Setelah memastikan Mel mengangguk, aku berkata, "Kalau begitu, aku buka...!!" dan membalikkan kartu. Setelah keheningan sesaat, suara gembira sang pemenang bergema di ruangan.

"Yey! Aku menang lagi dari Kakak!"

"Astaga... Aku kalah lagi, ya..."

Aku menunduk sambil melihat kartu 'Baba' yang kubuka sendiri.

Ya, meskipun aku kalah berturut-turut, aku tidak menyesal.

Tepat ketika aku berpikir begitu, pintu diketuk dan suara kepala pelayan, Garun, terdengar. Ketika Ibu menjawab, Garun masuk dengan tenang dan membungkuk.

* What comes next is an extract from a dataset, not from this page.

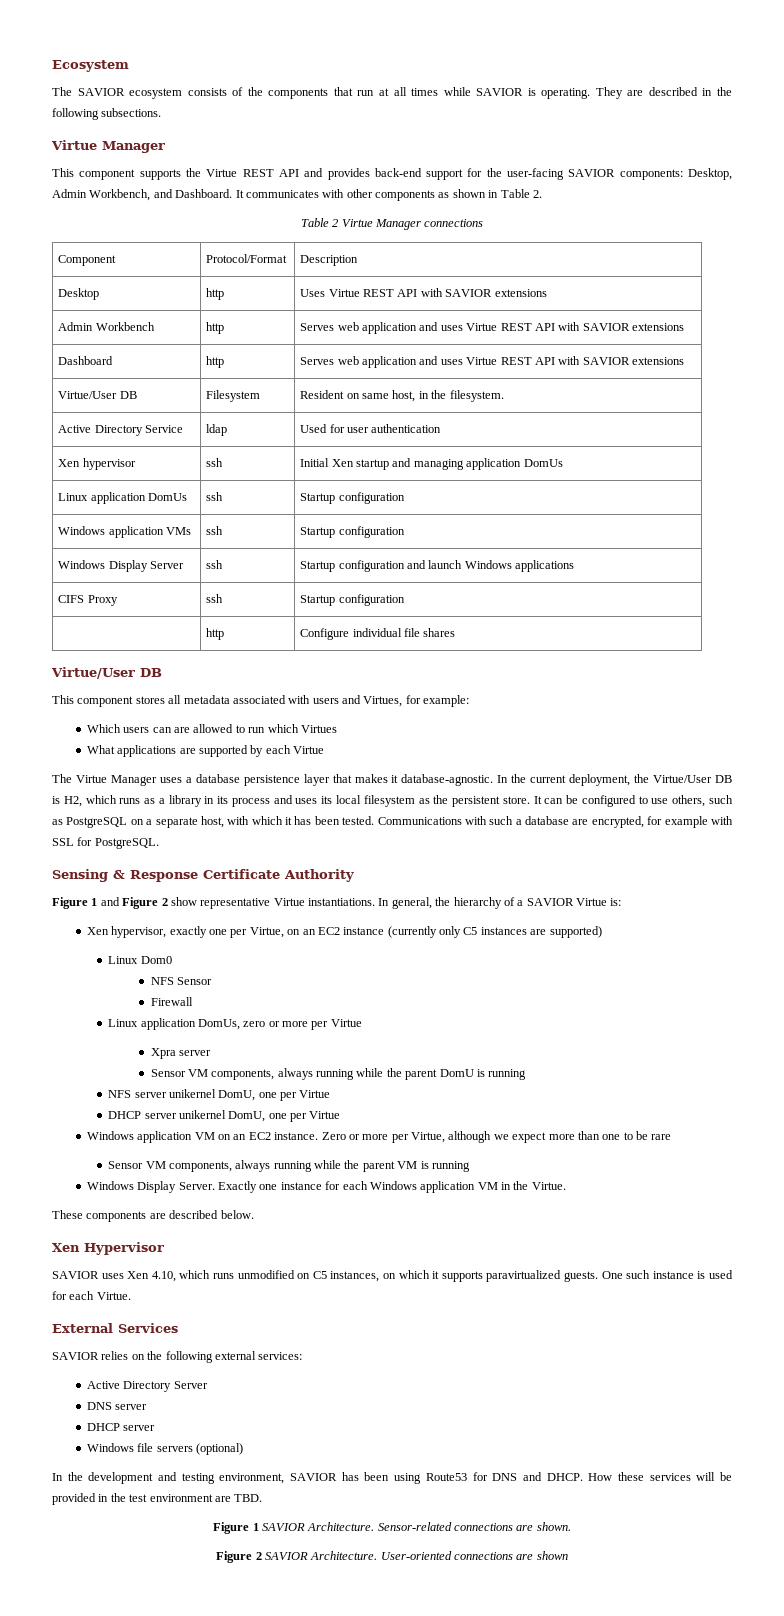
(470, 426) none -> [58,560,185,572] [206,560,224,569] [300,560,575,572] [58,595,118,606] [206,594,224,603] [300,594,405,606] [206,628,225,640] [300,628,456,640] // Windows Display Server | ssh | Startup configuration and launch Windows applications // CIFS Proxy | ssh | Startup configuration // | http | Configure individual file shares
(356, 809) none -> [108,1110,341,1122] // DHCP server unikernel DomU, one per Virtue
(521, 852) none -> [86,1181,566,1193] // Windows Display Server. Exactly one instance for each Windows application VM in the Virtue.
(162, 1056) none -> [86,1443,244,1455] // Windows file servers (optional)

"Tuan Reed, Tuan Cross telah tiba di tempat latihan."

"Aku mengerti. Bilang padanya aku akan segera ke sana."

"Siap laksanakan."

Garun mengangguk, lalu meninggalkan kamar Ibu. Setelah itu, aku mengumpulkan kartu truf yang kami mainkan tadi dan memberikannya kepada Mel.

"Mel, hari ini sampai di sini dulu, ya. Tapi, aku tidak akan kalah lain kali."

"Aku juga tidak akan kalah. Kakak, hati-hati di jalan."

"Ya, terima kasih, Mel." Aku bangkit dari kursi dan membungkuk sedikit pada Ibu.

"Reed, hati-hati jangan sampai terluka, ya."

Ketika aku pergi untuk latihan seni bela diri atau sihir, Ibu selalu menunjukkan sedikit kekhawatiran di matanya. Jadi, aku mengangguk sambil tersenyum untuk menenangkannya.

"Ya, saya mengerti, Ibu."

Setelah itu, aku mengucapkan selamat tinggal kepada Kuuki dan yang lainnya, lalu meninggalkan kamar Ibu dan menuju tempat latihan.